Defense Secretary Ashton Carter sidestepped Monday on the main topic of a think tank forum -- how the Pentagon will work with a new commander-in-chief -- while laying out a range of ongoing DoD programs and strategies that appeared to conflict with positions taken by Donald Trump.
Vice President Joe Biden, who spoke later at the same conference, had fewer qualms in remarks aimed at Trump on a Mexican border wall, Russian President Vladimir Putin and Muslims.
Carter initially said he would be avoiding the topic of the all-day Center for a New American Security conference: "The National Security Inheritance: Setting the Next President's Agenda."
"Now, I know today's conference is focused on the upcoming Washington transition," Carter said. "I want to be clear up front that I'm not going to talk about that subject. And the reason for that is, the United States has a long-standing practice, tradition and principle that our department, our military and our security leaders stand apart from the electoral process."
Without mentioning Trump by name, Carter then went on to lay out a series of Pentagon programs to bolster NATO, strengthen cooperation with allies against ISIS, counter China's rise in the Pacific, and oppose the aggression of Putin that appeared to conflict with the campaign stances on foreign and defense policy of the presumptive Republican nominee.
Biden, who spoke later at the conference, was more direct in remarks clearly aimed at Trump. He also did not mention Trump by name while warning against a new commander-in-chief wielding a "soundbite" foreign policy that projects "the attitude and insecurity of a bully."
Building a wall on the Mexican border, one of the Trump's main policy positions, would only bring "a return of anti-Americanism and a corrosive rift throughout our hemisphere," Biden said.
"Environmental disruptions, pathogens, computer viruses, malicious ideologies -- these threats don't respect borders. And no matter what others may claim, we cannot wall ourselves off from these challenges. Even in simpler times, isolationism never offered more than a false sense of security."
Trump has often cited his ability to get along with Putin, but Biden said that cozying up to the Russian leader while he was backing separatists in Ukraine "could call into question America's long-standing commitment to a Europe whole, free and at peace."
The next administration "will make its own choices," Biden said, but singling out Muslims for profiling or exclusion should not be among them.
"Wielding the politics of fear and intolerance -- like proposals to ban Muslims from entering the United States or slandering entire religious communities as complicit in terrorism -- calls into question America's status as the greatest democracy in the history of the world," Biden said.

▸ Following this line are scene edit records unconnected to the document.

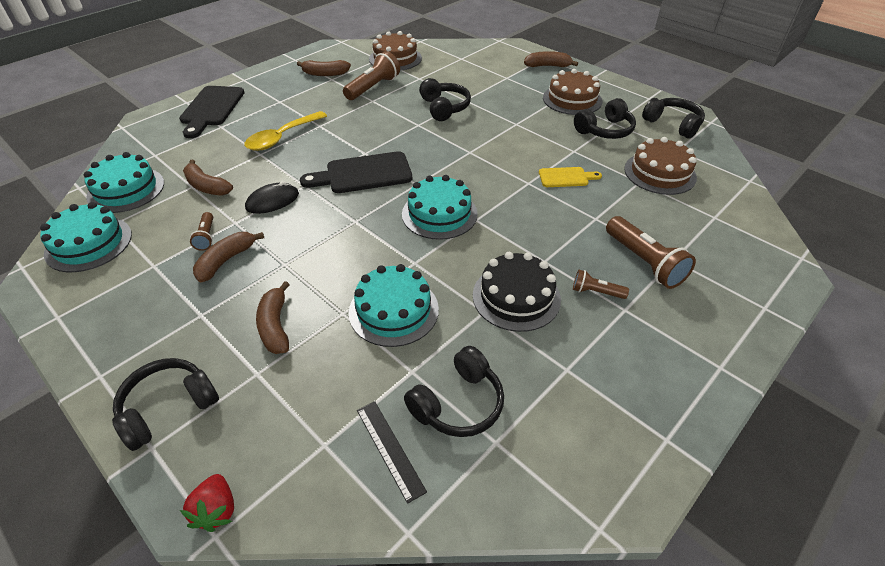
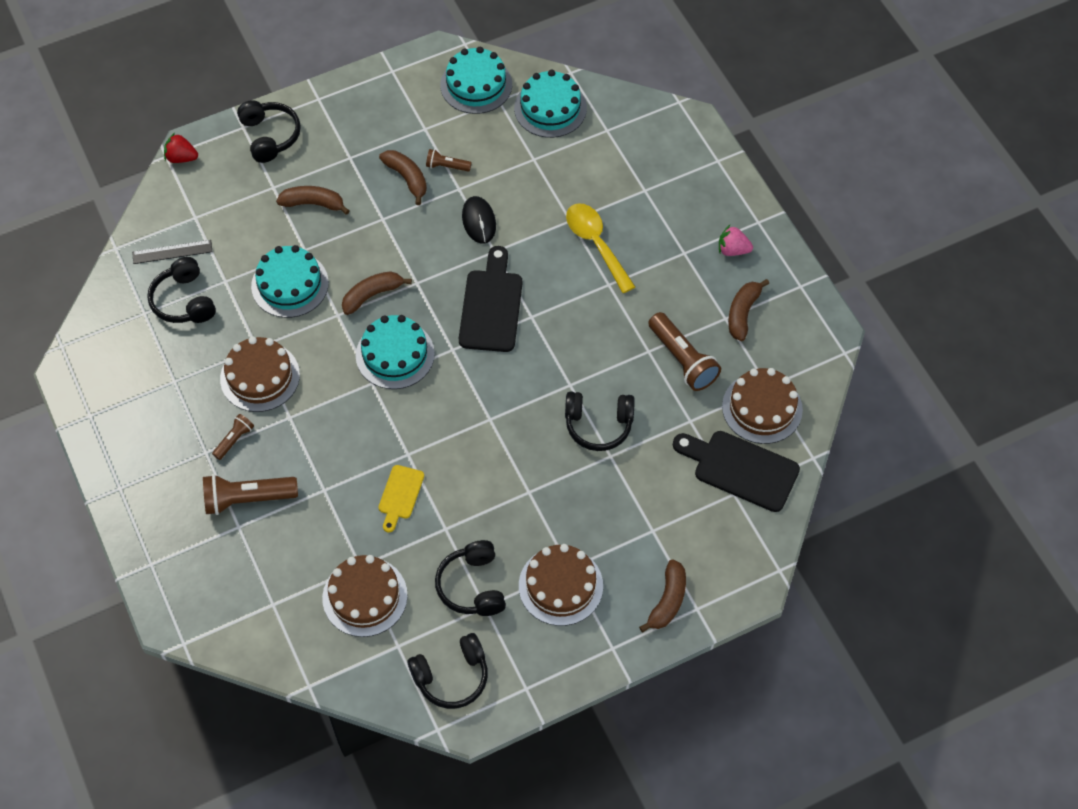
camera: 110 degrees right, 15 degrees up
black cutting board [179,86,244,138] -> black cutting board moved to [673,431,800,512]
brown banana [183,159,233,195] -> brown banana moved to [342,271,412,315]
black cake [473,252,561,332] -> brown cake [220,337,300,412]
none -> pink strawberry [719,225,753,256]

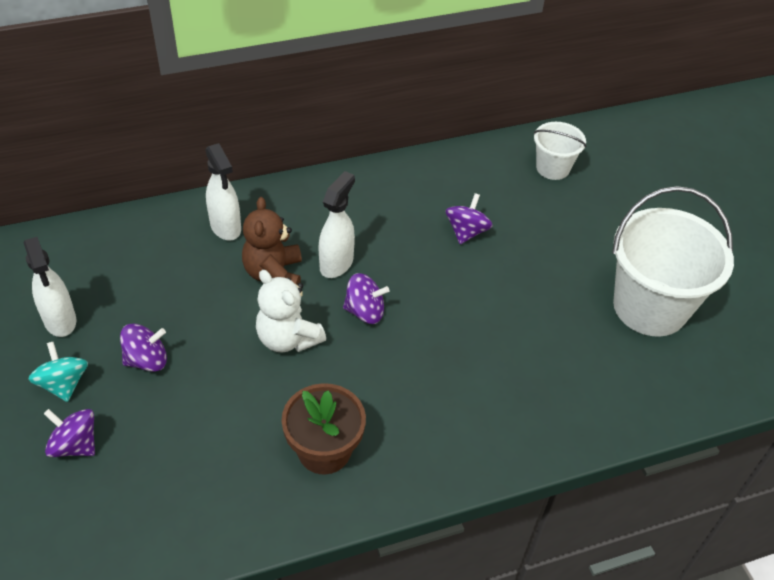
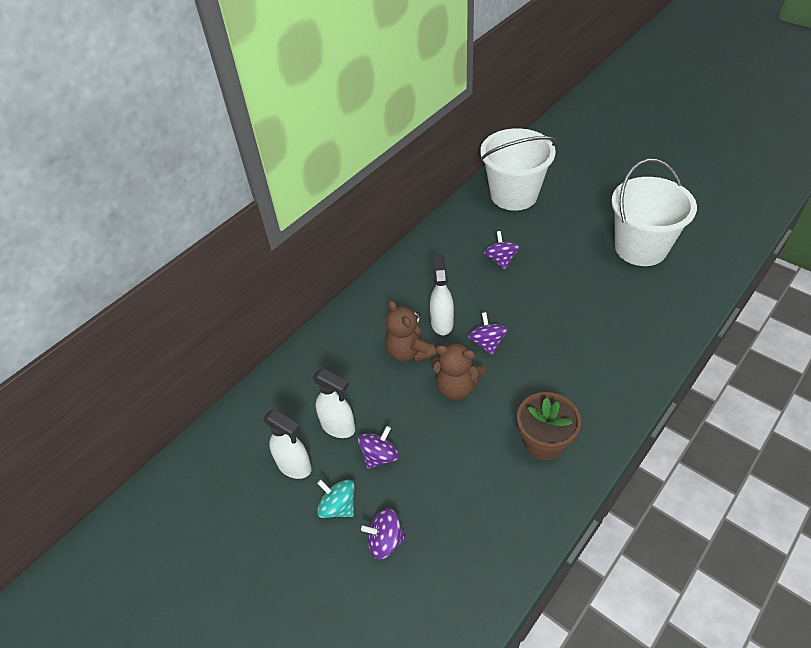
camera: 25 degrees left, 0 degrees up
white spray bottle [205,143,241,240] -> white spray bottle moved to [312,368,355,438]
white teddy bear [256,270,326,353] -> brown teddy bear [431,342,486,400]
purple spinning top [343,273,390,324] -> purple spinning top turned 75 degrees counterclockwise [468,312,508,355]
white bucket [533,122,586,180] -> white bucket [480,128,556,211], size x1.93

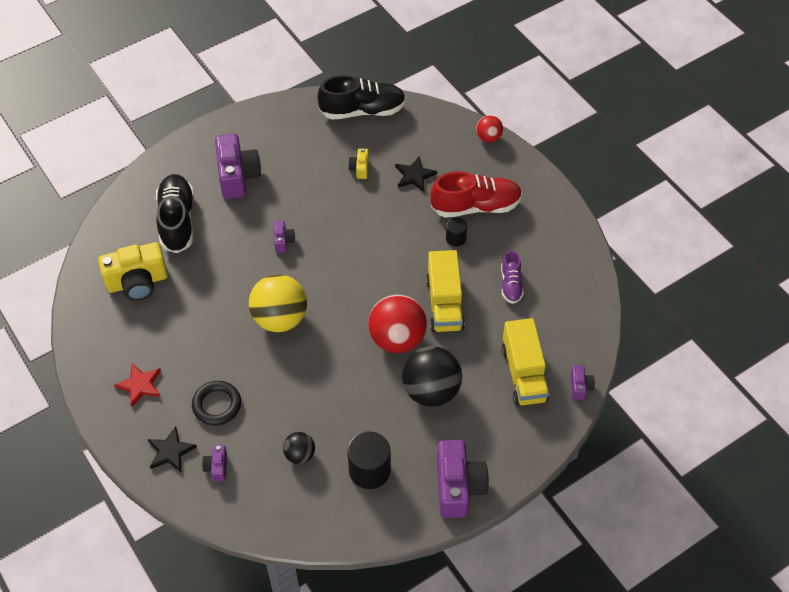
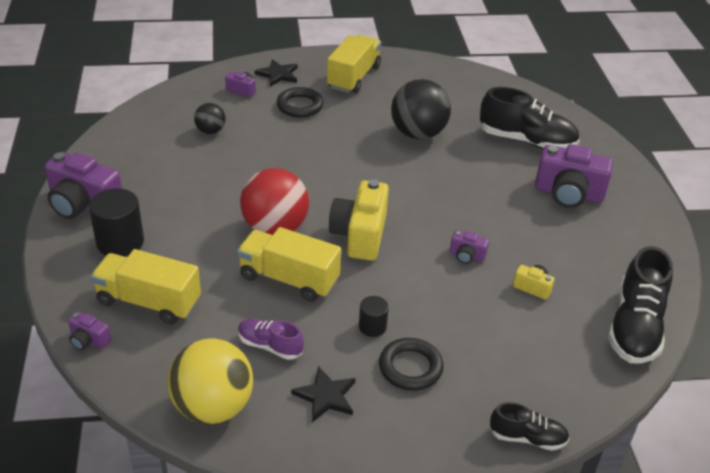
camera: 115 degrees right, 15 degrees down
yellow camera [98,242,168,301] -> yellow camera moved to [329,179,389,261]
red star [114,363,161,407] -> yellow truck [327,35,381,93]
yellow ball [249,274,307,332] -> yellow ball moved to [167,339,253,424]
purple camera [273,221,295,253] -> purple camera moved to [450,230,489,264]
black cylinder [348,431,391,489] -> black cylinder moved to [89,188,144,257]
black star [395,156,437,192] -> black star moved to [291,366,356,422]
black ball [402,346,462,407] -> black ball moved to [391,79,451,139]
red shoe [430,171,522,218] -> black ring [379,338,444,391]
red ball [476,115,503,143] -> black shoe [489,402,570,451]

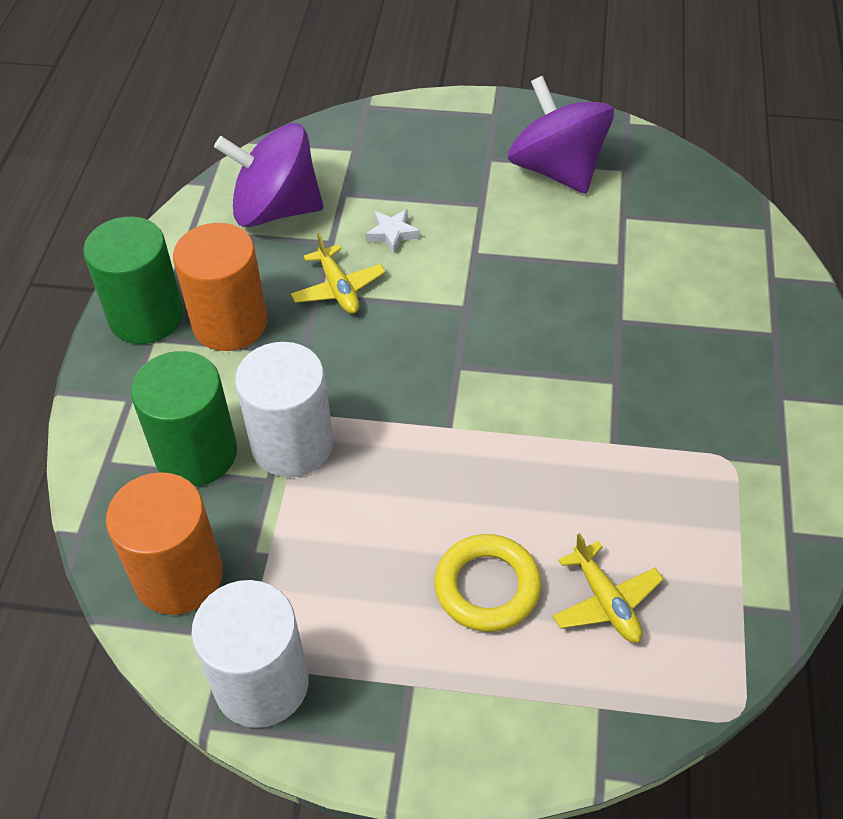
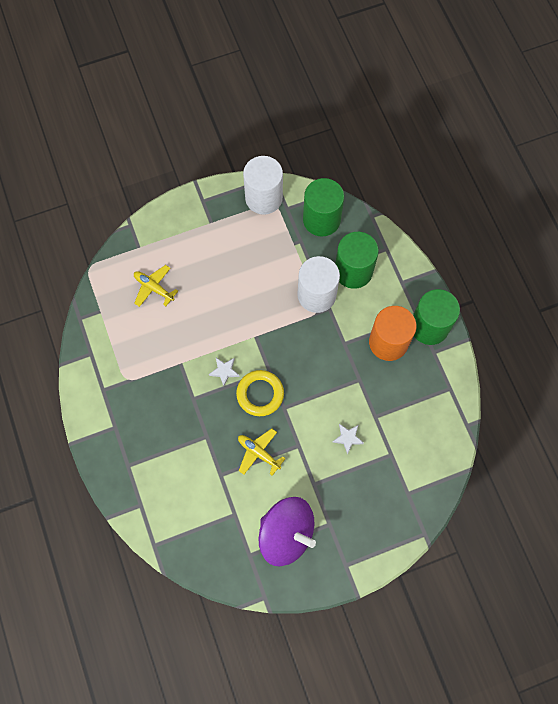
camera: 150 degrees right, 20 degrees up
orange cylinder [106,472,223,615] -> green cylinder [303,178,344,237]
purple spinning top [214,123,323,227] -> none
yellow plane [291,233,386,314] -> yellow plane moved to [238,428,286,476]
yellow ring [434,534,541,632] -> yellow ring moved to [236,370,284,416]
none -> white star [209,358,239,386]

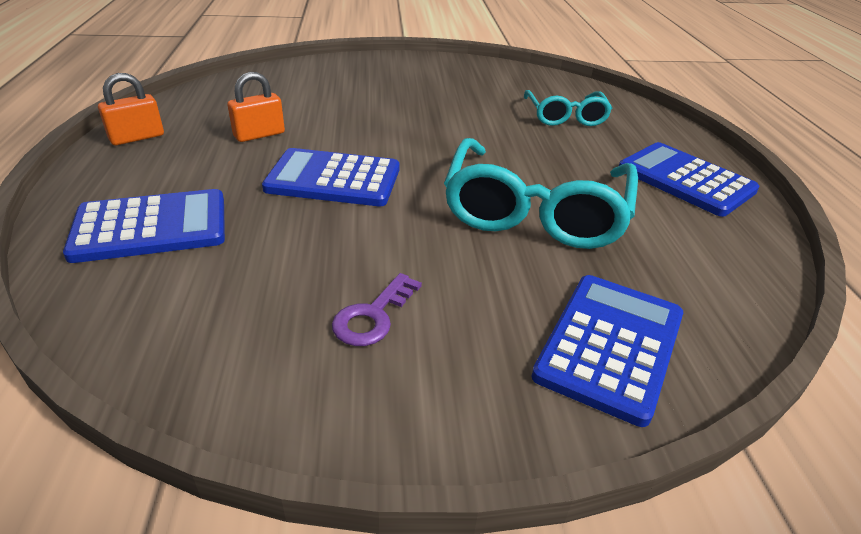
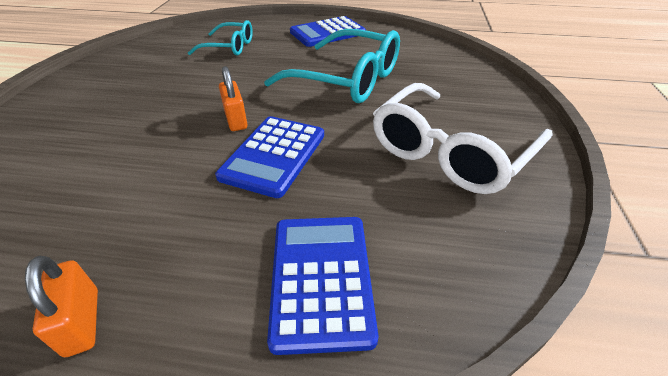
camera: 75 degrees left, 5 degrees up
orange padlock [227,72,285,142] -> orange padlock moved to [219,66,248,131]
purple key [332,273,422,346] -> white glasses [373,83,553,194]
blue calculator [531,275,683,427] -> none

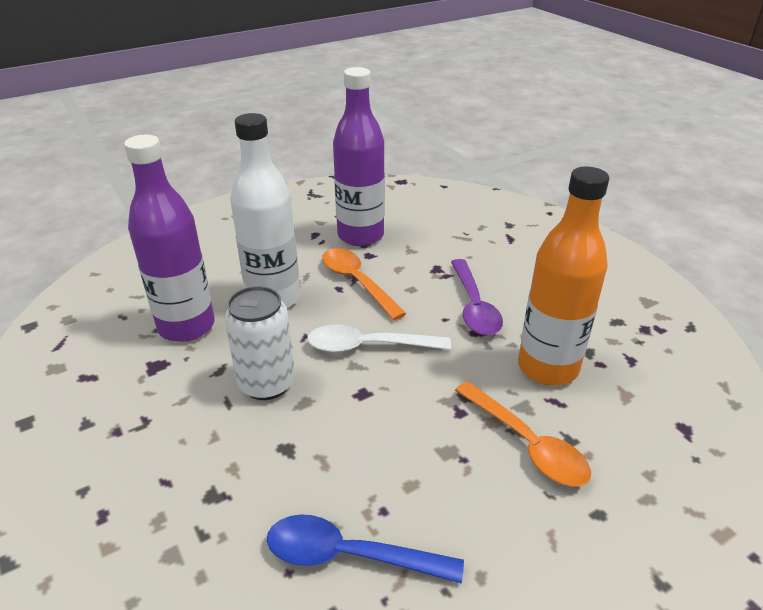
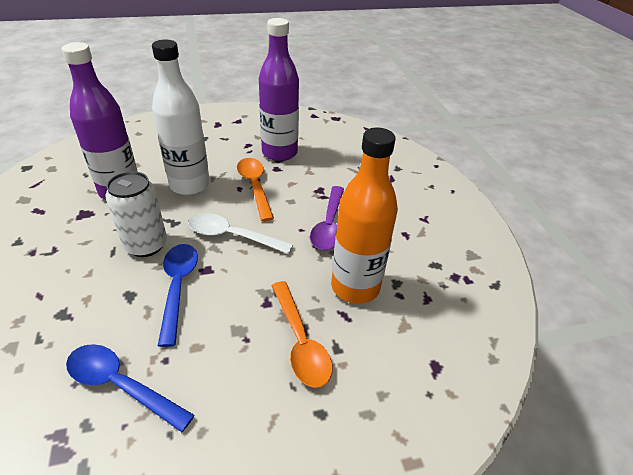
camera: 15 degrees right, 5 degrees up
none -> blue spoon [158,244,198,347]

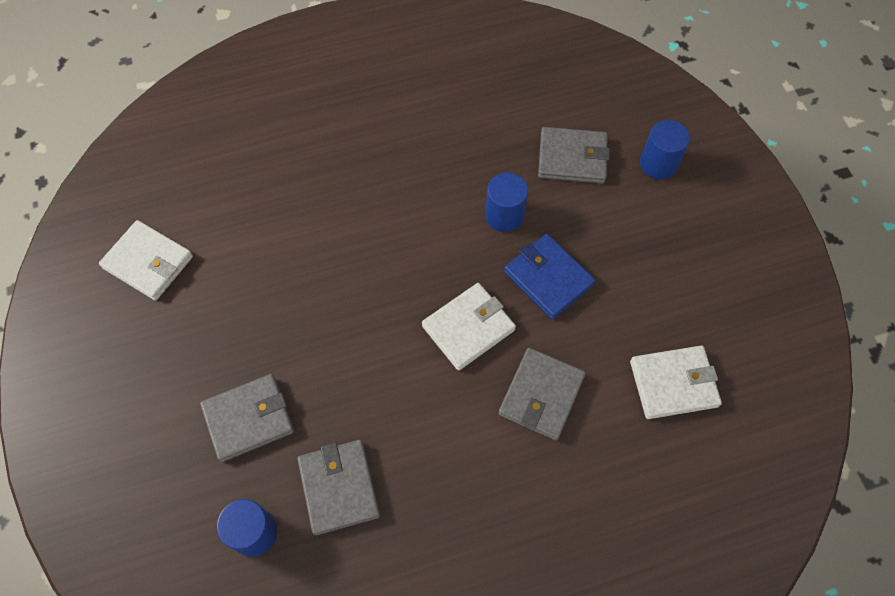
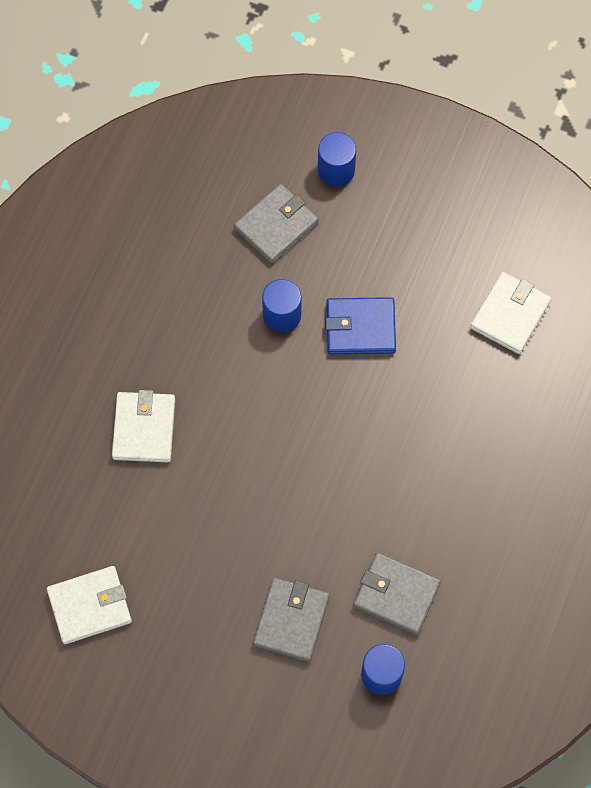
camera: 50 degrees left, 5 degrees up
white wallet [422,283,516,371] -> white wallet moved to [112,390,175,462]
grey wallet [498,348,586,441] -> none

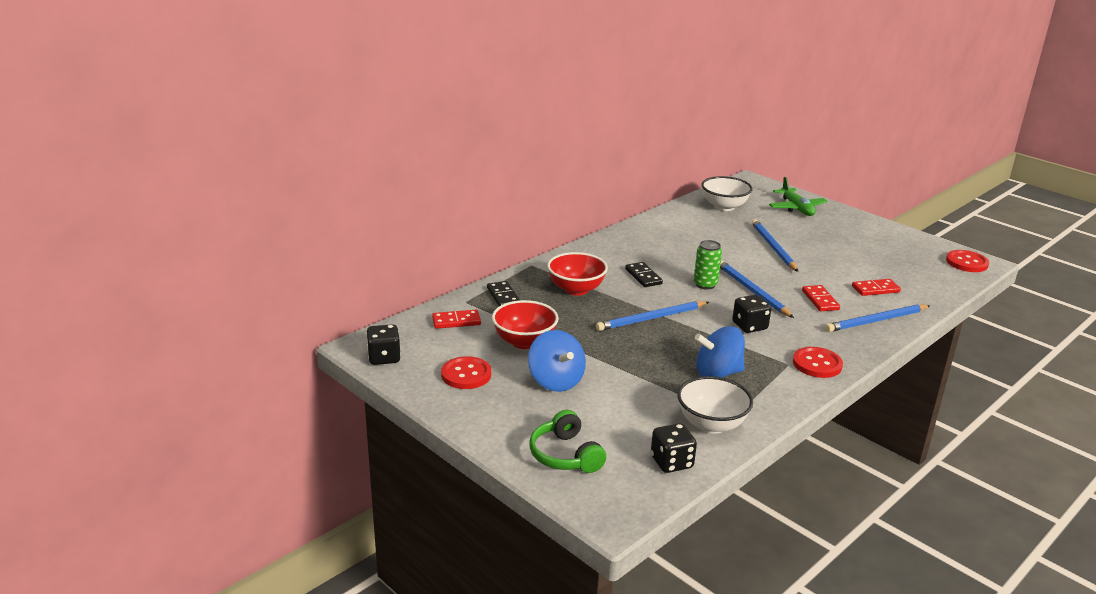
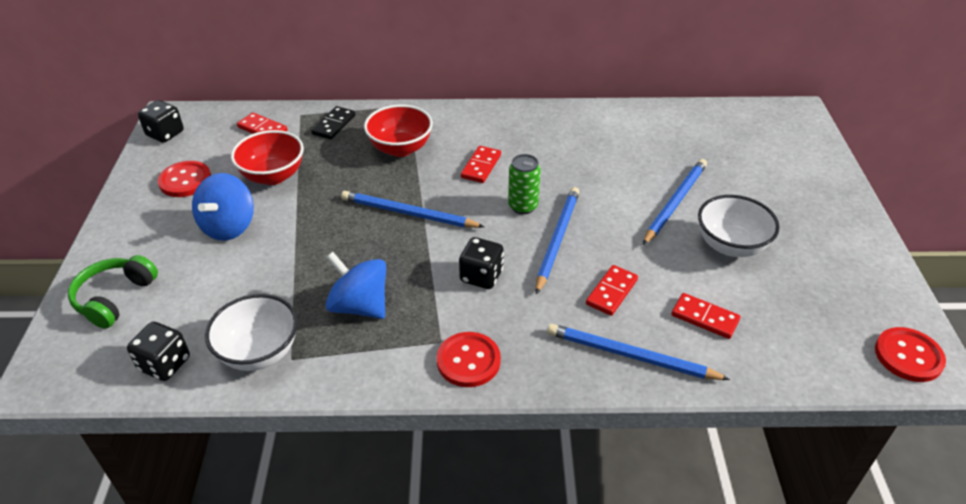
camera: 45 degrees right, 15 degrees up
black domino [625,262,663,287] -> red domino [461,146,501,183]
white bowl [701,176,753,211] -> white bowl moved to [698,195,780,257]
green plane [769,177,828,216] -> none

In his opening remarks, Carter, as he has done before, had high praise for Michele Flournoy, often touted as a possible successor to Carter should Hillary Clinton win in November. "Michele, thank you for your years of dedicated service, for -- dare I say -- 30 years of friendship, and for your leadership at CNAS."
"For almost a decade now, CNAS has been an engine for the ideas and talent that have shaped American foreign policy," Carter said. Flournoy, co-founder and chief executive officer of CNAS and a former undersecretary of defense for policy in President Obama's first term, took herself out of consideration in late 2014 to succeed Chuck Hagel as defense secretary. Carter later got the nod.
Biden also engaged with Flournoy on her possible ambitions. Flournoy misspoke in introducing Biden, calling him the "candidate" and drawing laughter from the audience. Biden pretended to trip up: "Thank you, Madam Secretary, I mean, uh, I don't know," he said to more laughter.